2016-09-24

Generating GOOSE Messages

I want to be able to generate GOOSE messages as part of my network simlulation testing described in previous posts. My goal is to be able to show how VLANs and multicast filtering can affect the reception of GOOSE messages.

I had heard of the scapy Python library previously but never found a need to deploy it. I knew that it made it possible to construct network packets from scratch, bypassing the network stack of the operating system. I thought that generating GOOSE messages would be a great application for scapy.

I started playing with scapy and reached a point where I needed to learn how the data was encoded in the message. A future post will describe more about scapy. This post continues with details about encoding the data in the GOOSE message.

GOOSE Data Encoding

I read IEC 61850-8-1 and saw that data was encoded using ASN.1. According to Wikipedia, ASN.1 "...describes rules and structures for representing, encoding, transmitting, and decoding data...". Various ways to encode/decode the data are provided by ASN.1. GOOSE messaging has chosen to use BER. BER is specified in ITU-T standard X.690. Data encoded in BER consists of three pieces of information.

1. Type
2. Length
3. Contents (or Values)

This is sometimes referred to as the (T, L, V) triple. You can see Wikipedia for more information about ber.

I looked for a Python library that could do the BER encoding/decoding and found pyasn1. The next step was to find the ASN.1 model used by GOOSE.

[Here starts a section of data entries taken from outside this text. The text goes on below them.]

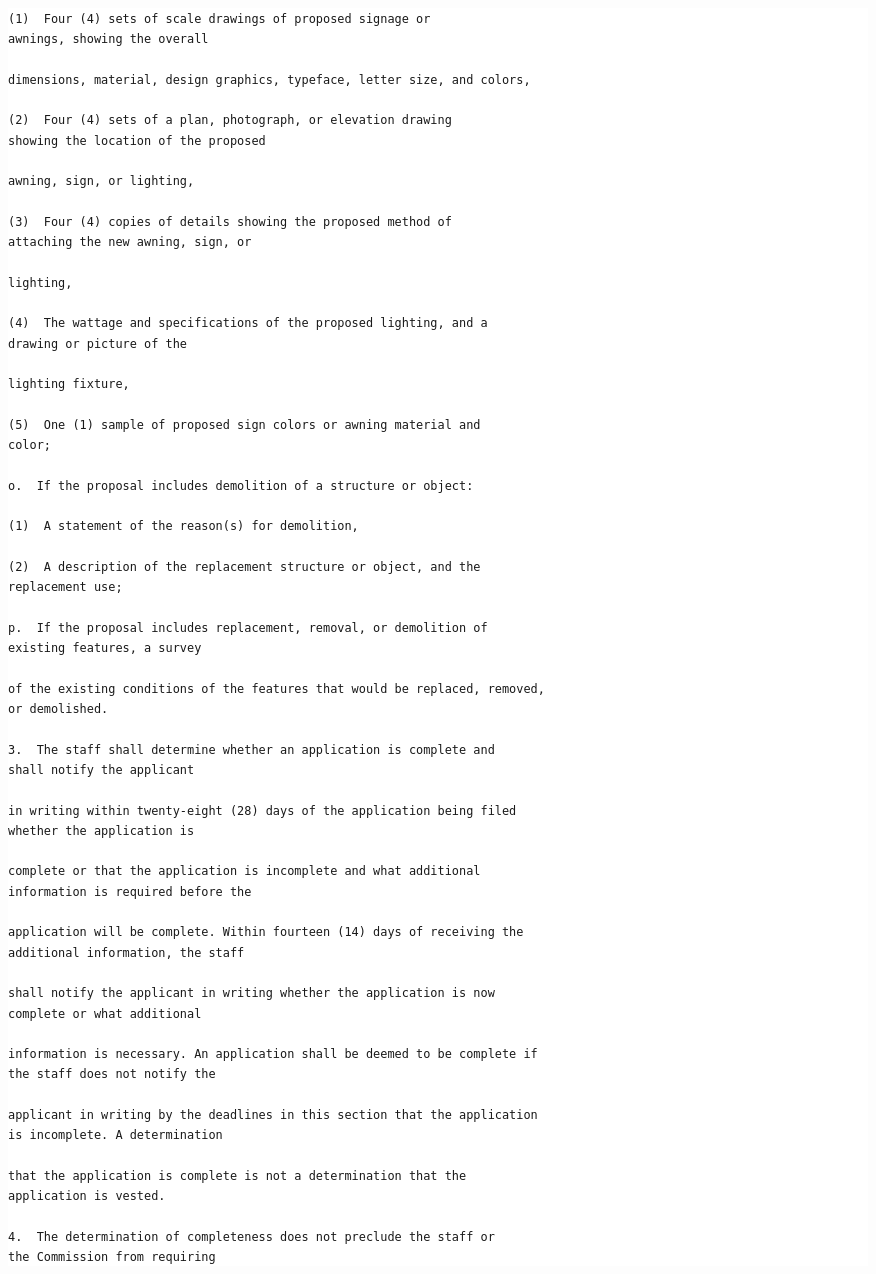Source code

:     (1)  Four (4) sets of scale drawings of proposed signage or  
    awnings, showing the overall  
  
    dimensions, material, design graphics, typeface, letter size, and colors,  
  
    (2)  Four (4) sets of a plan, photograph, or elevation drawing  
    showing the location of the proposed  
  
    awning, sign, or lighting,  
  
    (3)  Four (4) copies of details showing the proposed method of  
    attaching the new awning, sign, or  
  
    lighting,  
  
    (4)  The wattage and specifications of the proposed lighting, and a  
    drawing or picture of the  
  
    lighting fixture,  
  
    (5)  One (1) sample of proposed sign colors or awning material and  
    color;  
  
    o.  If the proposal includes demolition of a structure or object:  
  
    (1)  A statement of the reason(s) for demolition,  
  
    (2)  A description of the replacement structure or object, and the  
    replacement use;  
  
    p.  If the proposal includes replacement, removal, or demolition of  
    existing features, a survey  
  
    of the existing conditions of the features that would be replaced, removed,  
    or demolished.  
  
    3.  The staff shall determine whether an application is complete and  
    shall notify the applicant  
  
    in writing within twenty-eight (28) days of the application being filed  
    whether the application is  
  
    complete or that the application is incomplete and what additional  
    information is required before the  
  
    application will be complete. Within fourteen (14) days of receiving the  
    additional information, the staff  
  
    shall notify the applicant in writing whether the application is now  
    complete or what additional  
  
    information is necessary. An application shall be deemed to be complete if  
    the staff does not notify the  
  
    applicant in writing by the deadlines in this section that the application  
    is incomplete. A determination  
  
    that the application is complete is not a determination that the  
    application is vested.  
  
    4.  The determination of completeness does not preclude the staff or  
    the Commission from requiring  
  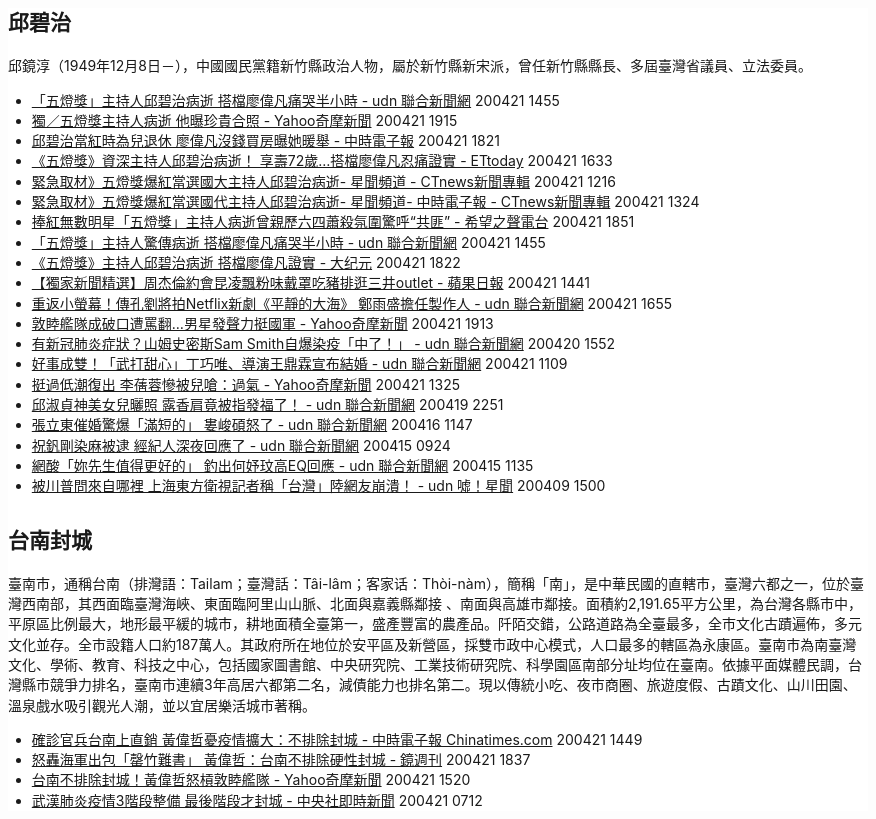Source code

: ## 邱碧治

邱鏡淳（1949年12月8日－），中國國民黨籍新竹縣政治人物，屬於新竹縣新宋派，曾任新竹縣縣長、多屆臺灣省議員、立法委員。
- [「五燈獎」主持人邱碧治病逝 搭檔廖偉凡痛哭半小時 - udn 聯合新聞網](https://stars.udn.com/star/story/10091/4508077 "「五燈獎」主持人邱碧治病逝 搭檔廖偉凡痛哭半小時 - udn 聯合新聞網") 200421 1455
- [獨／五燈獎主持人病逝 他曝珍貴合照 - Yahoo奇摩新聞](https://tw.news.yahoo.com/%E4%BA%94%E7%87%88%E7%8D%8E%E4%B8%BB%E6%8C%81%E4%BA%BA%E7%97%85%E9%80%9D-%E5%BB%96%E5%81%89%E5%87%A1%E6%9B%9D%E7%8F%8D%E8%B2%B4%E5%90%88%E7%85%A7-085006778.html "獨／五燈獎主持人病逝 他曝珍貴合照 - Yahoo奇摩新聞") 200421 1915
- [邱碧治當紅時為兒退休 廖偉凡沒錢買房曝她暖舉 - 中時電子報](https://www.chinatimes.com/realtimenews/20200421004783-260404?ctrack=mo_main_rtime_p03 "邱碧治當紅時為兒退休 廖偉凡沒錢買房曝她暖舉 - 中時電子報") 200421 1821
- [《五燈獎》資深主持人邱碧治病逝！ 享壽72歲…搭檔廖偉凡忍痛證實 - ETtoday](https://www.ettoday.net/news/20200421/1696758.htm "《五燈獎》資深主持人邱碧治病逝！ 享壽72歲…搭檔廖偉凡忍痛證實 - ETtoday") 200421 1633
- [緊急取材》五燈獎爆紅當選國大主持人邱碧治病逝- 星聞頻道 - CTnews新聞專輯](https://www.chinatimes.com/album/FiveLightsAward/20200421004476-262207 "緊急取材》五燈獎爆紅當選國大主持人邱碧治病逝- 星聞頻道 - CTnews新聞專輯") 200421 1216
- [緊急取材》五燈獎爆紅當選國代主持人邱碧治病逝- 星聞頻道- 中時電子報 - CTnews新聞專輯](https://www.chinatimes.com/album/fivelightsaward/20200421004476-262207 "緊急取材》五燈獎爆紅當選國代主持人邱碧治病逝- 星聞頻道- 中時電子報 - CTnews新聞專輯") 200421 1324
- [捧紅無數明星「五燈獎」主持人病逝曾親歷六四蕭殺氛圍驚呼“共匪” - 希望之聲電台](https://www.soundofhope.org/post/369574?lang=b5 "捧紅無數明星「五燈獎」主持人病逝曾親歷六四蕭殺氛圍驚呼“共匪” - 希望之聲電台") 200421 1851
- [「五燈獎」主持人驚傳病逝 搭檔廖偉凡痛哭半小時 - udn 聯合新聞網](https://stars.udn.com/star/story/10091/4508077?from=udn-ch1_breaknews-1-cate8-news "「五燈獎」主持人驚傳病逝 搭檔廖偉凡痛哭半小時 - udn 聯合新聞網") 200421 1455
- [《五燈獎》主持人邱碧治病逝 搭檔廖偉凡證實 - 大纪元](https://www.epochtimes.com/gb/20/4/21/n12049012.htm "《五燈獎》主持人邱碧治病逝 搭檔廖偉凡證實 - 大纪元") 200421 1822
- [【獨家新聞精選】周杰倫約會昆凌飄粉味戴罩吃豬排逛三井outlet - 蘋果日報](https://tw.news.appledaily.com/local/20200421/6RNGLWY4O64GBWBZWQY6PWG3MM/ "【獨家新聞精選】周杰倫約會昆凌飄粉味戴罩吃豬排逛三井outlet - 蘋果日報") 200421 1441
- [重返小螢幕！傳孔劉將拍Netflix新劇《平靜的大海》 鄭雨盛擔任製作人 - udn 聯合新聞網](https://stars.udn.com/star/story/10089/4507890 "重返小螢幕！傳孔劉將拍Netflix新劇《平靜的大海》 鄭雨盛擔任製作人 - udn 聯合新聞網") 200421 1655
- [敦睦艦隊成破口遭罵翻…男星發聲力挺國軍 - Yahoo奇摩新聞](https://tw.news.yahoo.com/%E6%95%A6%E7%9D%A6%E8%89%A6%E9%9A%8A%E6%88%90%E7%A0%B4%E5%8F%A3%E9%81%AD%E7%BD%B5%E7%BF%BB-%E7%94%B7%E6%98%9F%E7%99%BC%E8%81%B2%E5%8A%9B%E6%8C%BA%E5%9C%8B%E8%BB%8D-111348931.html "敦睦艦隊成破口遭罵翻…男星發聲力挺國軍 - Yahoo奇摩新聞") 200421 1913
- [有新冠肺炎症狀？山姆史密斯Sam Smith自爆染疫「中了！」 - udn 聯合新聞網](https://stars.udn.com/star/story/10089/4505586 "有新冠肺炎症狀？山姆史密斯Sam Smith自爆染疫「中了！」 - udn 聯合新聞網") 200420 1552
- [好事成雙！「武打甜心」丁巧唯、導演王鼎霖宣布結婚 - udn 聯合新聞網](https://stars.udn.com/star/story/10091/4507309 "好事成雙！「武打甜心」丁巧唯、導演王鼎霖宣布結婚 - udn 聯合新聞網") 200421 1109
- [挺過低潮復出 李蒨蓉慘被兒嗆：過氣 - Yahoo奇摩新聞](https://tw.news.yahoo.com/%E6%8C%BA%E9%81%8E%E4%BD%8E%E6%BD%AE%E5%BE%A9%E5%87%BA-%E6%9D%8E%E8%92%A8%E8%93%89%E6%85%98%E8%A2%AB%E5%85%92%E5%97%86-%E9%81%8E%E6%B0%A3-033005849.html "挺過低潮復出 李蒨蓉慘被兒嗆：過氣 - Yahoo奇摩新聞") 200421 1325
- [邱淑貞神美女兒曬照 露香肩竟被指發福了！ - udn 聯合新聞網](https://stars.udn.com/star/story/10091/4504084 "邱淑貞神美女兒曬照 露香肩竟被指發福了！ - udn 聯合新聞網") 200419 2251
- [張立東催婚驚爆「滿短的」 婁峻碩怒了 - udn 聯合新聞網](https://stars.udn.com/star/story/10091/4495963 "張立東催婚驚爆「滿短的」 婁峻碩怒了 - udn 聯合新聞網") 200416 1147
- [祝釩剛染麻被逮 經紀人深夜回應了 - udn 聯合新聞網](https://stars.udn.com/star/story/10088/4492812 "祝釩剛染麻被逮 經紀人深夜回應了 - udn 聯合新聞網") 200415 0924
- [網酸「妳先生值得更好的」 釣出何妤玟高EQ回應 - udn 聯合新聞網](https://stars.udn.com/star/story/10089/4493101 "網酸「妳先生值得更好的」 釣出何妤玟高EQ回應 - udn 聯合新聞網") 200415 1135
- [被川普問來自哪裡 上海東方衛視記者稱「台灣」陸網友崩潰！ - udn 噓！星聞](https://stars.udn.com/star/story/10091/4479619 "被川普問來自哪裡 上海東方衛視記者稱「台灣」陸網友崩潰！ - udn 噓！星聞") 200409 1500

## 台南封城

臺南市，通稱台南（排灣語：Tailam；臺灣話：Tâi-lâm；客家话：Thòi-nàm），簡稱「南」，是中華民國的直轄市，臺灣六都之一，位於臺灣西南部，其西面臨臺灣海峽、東面臨阿里山山脈、北面與嘉義縣鄰接 、南面與高雄市鄰接。面積約2,191.65平方公里，為台灣各縣市中，平原區比例最大，地形最平緩的城市，耕地面積全臺第一，盛產豐富的農產品。阡陌交錯，公路道路為全臺最多，全市文化古蹟遍佈，多元文化並存。全市設籍人口約187萬人。其政府所在地位於安平區及新營區，採雙市政中心模式，人口最多的轄區為永康區。臺南市為南臺灣文化、學術、教育、科技之中心，包括國家圖書館、中央研究院、工業技術研究院、科學園區南部分址均位在臺南。依據平面媒體民調，台灣縣市競爭力排名，臺南市連續3年高居六都第二名，減債能力也排名第二。現以傳統小吃、夜市商圈、旅遊度假、古蹟文化、山川田園、溫泉戲水吸引觀光人潮，並以宜居樂活城市著稱。
- [確診官兵台南上直銷 黃偉哲憂疫情擴大：不排除封城 - 中時電子報 Chinatimes.com](https://www.chinatimes.com/realtimenews/20200421003155-260407 "確診官兵台南上直銷 黃偉哲憂疫情擴大：不排除封城 - 中時電子報 Chinatimes.com") 200421 1449
- [怒轟海軍出包「罄竹難書」 黃偉哲：台南不排除硬性封城 - 鏡週刊](https://www.mirrormedia.mg/story/20200421edi026/ "怒轟海軍出包「罄竹難書」 黃偉哲：台南不排除硬性封城 - 鏡週刊") 200421 1837
- [台南不排除封城！黃偉哲怒槓敦睦艦隊 - Yahoo奇摩新聞](https://tw.news.yahoo.com/%E5%8F%B0%E5%8D%97%E4%B8%8D%E6%8E%92%E9%99%A4%E5%B0%81%E5%9F%8E-%E9%BB%83%E5%81%89%E5%93%B2%E6%80%92%E6%A7%93%E6%95%A6%E7%9D%A6%E8%89%A6%E9%9A%8A-063020257.html "台南不排除封城！黃偉哲怒槓敦睦艦隊 - Yahoo奇摩新聞") 200421 1520
- [武漢肺炎疫情3階段整備 最後階段才封城 - 中央社即時新聞](https://www.cna.com.tw/news/firstnews/202004210003.aspx "武漢肺炎疫情3階段整備 最後階段才封城 - 中央社即時新聞") 200421 0712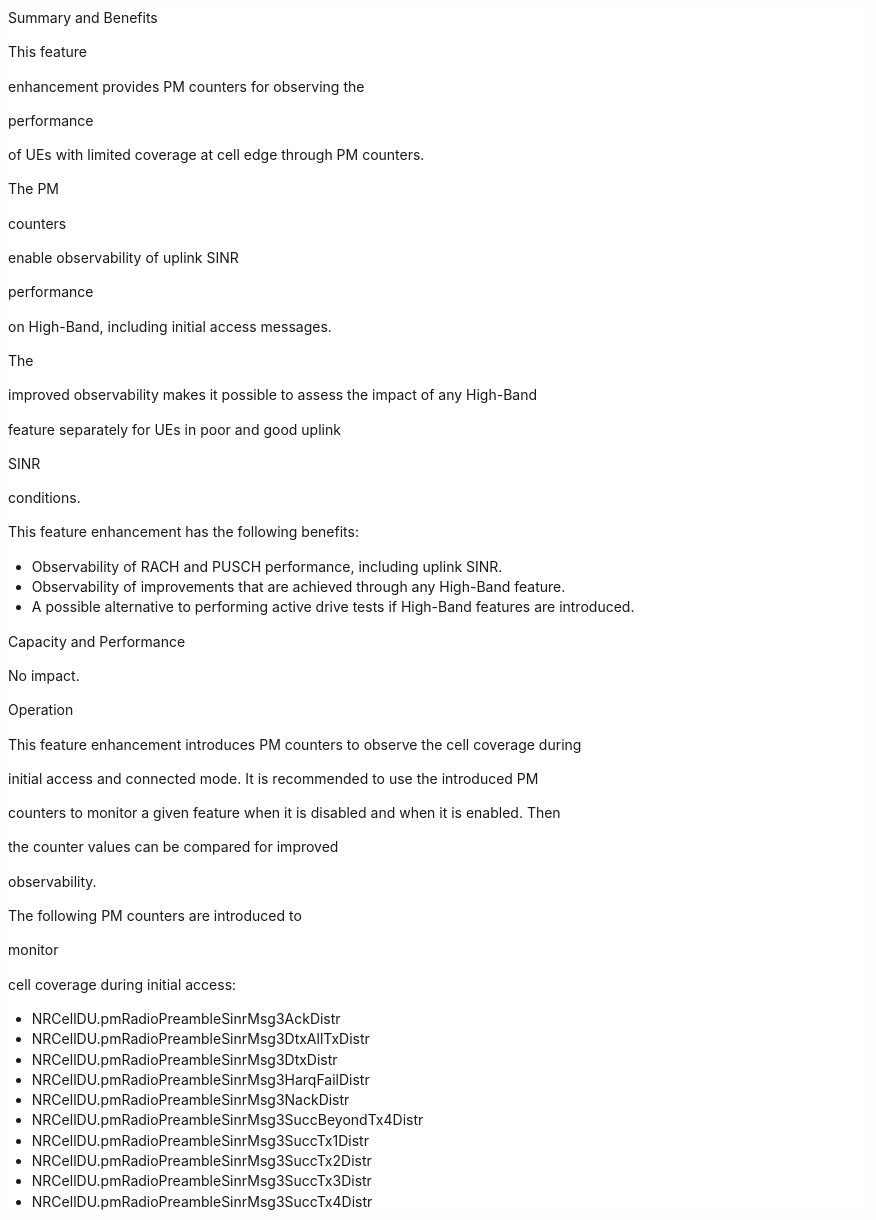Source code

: Summary and Benefits

This feature

enhancement provides PM counters for observing the

performance

of UEs with limited coverage at cell edge through PM counters.

The PM

counters

enable observability of uplink SINR

performance

on High-Band, including initial access messages.

The

improved observability makes it possible to assess the impact of any High-Band

feature separately for UEs in poor and good uplink

SINR

conditions.

This feature enhancement has the following benefits:

- Observability of RACH and PUSCH performance, including uplink SINR.
- Observability of improvements that are achieved through any High-Band feature.
- A possible alternative to performing active drive tests if High-Band features are introduced.

Capacity and Performance

No impact.

Operation

This feature enhancement introduces PM counters to observe the cell coverage during

initial access and connected mode. It is recommended to use the introduced PM

counters to monitor a given feature when it is disabled and when it is enabled. Then

the counter values can be compared for improved

observability.

The following PM counters are introduced to

monitor

cell coverage during initial access:

- NRCellDU.pmRadioPreambleSinrMsg3AckDistr
- NRCellDU.pmRadioPreambleSinrMsg3DtxAllTxDistr
- NRCellDU.pmRadioPreambleSinrMsg3DtxDistr
- NRCellDU.pmRadioPreambleSinrMsg3HarqFailDistr
- NRCellDU.pmRadioPreambleSinrMsg3NackDistr
- NRCellDU.pmRadioPreambleSinrMsg3SuccBeyondTx4Distr
- NRCellDU.pmRadioPreambleSinrMsg3SuccTx1Distr
- NRCellDU.pmRadioPreambleSinrMsg3SuccTx2Distr
- NRCellDU.pmRadioPreambleSinrMsg3SuccTx3Distr
- NRCellDU.pmRadioPreambleSinrMsg3SuccTx4Distr
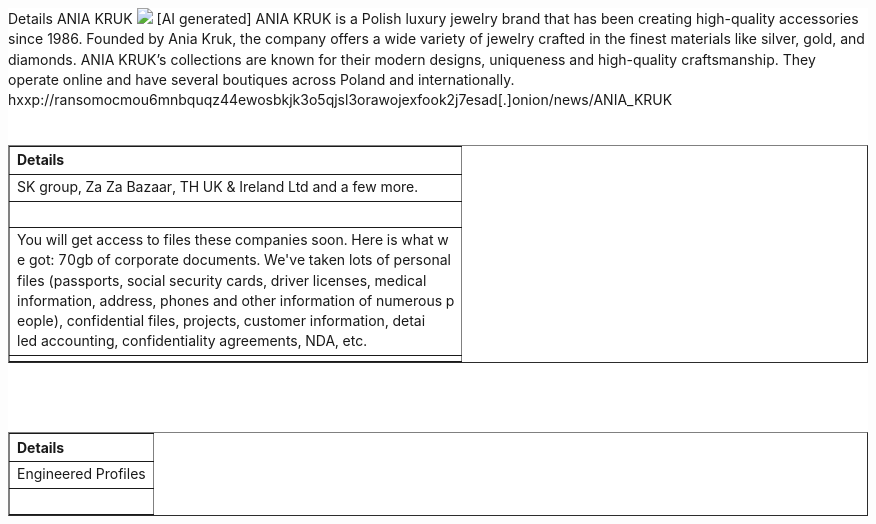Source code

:   <thead>
    <tr style="text-align: left;">
      <th>Details</th>
    </tr>
  </thead>
  <tbody>
    <tr>
      <td>ANIA KRUK</td>
    </tr>
    <tr>
      <td><img src="https://images.ransomware.live/victims/4d34a2f7bbda984729f5bbb370ab5004.png" width="200"></td>
    </tr>
    <tr>
      <td>[AI generated] ANIA KRUK is a Polish luxury jewelry brand that has been creating high-quality accessories since 1986. Founded by Ania Kruk, the company offers a wide variety of jewelry crafted in the finest materials like silver, gold, and diamonds. ANIA KRUK’s collections are known for their modern designs, uniqueness and high-quality craftsmanship. They operate online and have several boutiques across Poland and internationally.</td>
    </tr>
    <tr>
      <td>hxxp://ransomocmou6mnbquqz44ewosbkjk3o5qjsl3orawojexfook2j7esad[.]onion/news/ANIA_KRUK</td>
    </tr>
  </tbody>
</table><br><br><table border="1" class="stocktable" id="table1">
  <thead>
    <tr style="text-align: left;">
      <th>Details</th>
    </tr>
  </thead>
  <tbody>
    <tr>
      <td>SK group, Za Za Bazaar, TH UK & Ireland Ltd and a few more.</td>
    </tr>
    <tr>
      <td><img src="" width="200"></td>
    </tr>
    <tr>
      <td>You will get access to files these companies soon. Here is what w<br>e got: 70gb of corporate documents. We've taken lots of personal <br>files (passports, social security cards, driver licenses, medical<br>information, address, phones and other information of numerous p<br>eople), confidential files, projects, customer information, detai<br>led accounting, confidentiality agreements, NDA, etc.<br></td>
    </tr>
    <tr>
      <td></td>
    </tr>
  </tbody>
</table><br><br><table border="1" class="stocktable" id="table1">
  <thead>
    <tr style="text-align: left;">
      <th>Details</th>
    </tr>
  </thead>
  <tbody>
    <tr>
      <td>Engineered Profiles</td>
    </tr>
    <tr>
      <td><img src="" width="200"></td>
    </tr>
    <tr>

Searching around led me to this IEC 61850 ASN.1 encodings page. I was able to use those definitions, along with the pyasn1 documentation to build the GOOSE definitions. The GOOSE definitions are made up of two main components.

1. IECGoosePdu
2. Data

The GOOSE definitions also rely on some subtypes.

• FloatingPoint
• TimeOfDay
• MMSstring
• UtcTime

Implementation

The implementation of these ASN.1 rules can be found on github. The goose_asn file contains the GOOSE ASN.1 definitions along with some test code located in the if __name__ == '__main__' block at the end of the file. The test code builds the same GOOSE messages that is located in the packet capture shown in the goose_txt file. The goose_txt capture was taken from a lab test from an actual IED being used in a project. The test code can recreate the GOOSE message exactly.

Next Steps

The next step in this experiment will be to use this GOOSE message in a network packet created with scapy and transmit it on a network simulated using Linux Network Namespaces, as described in earlier posts.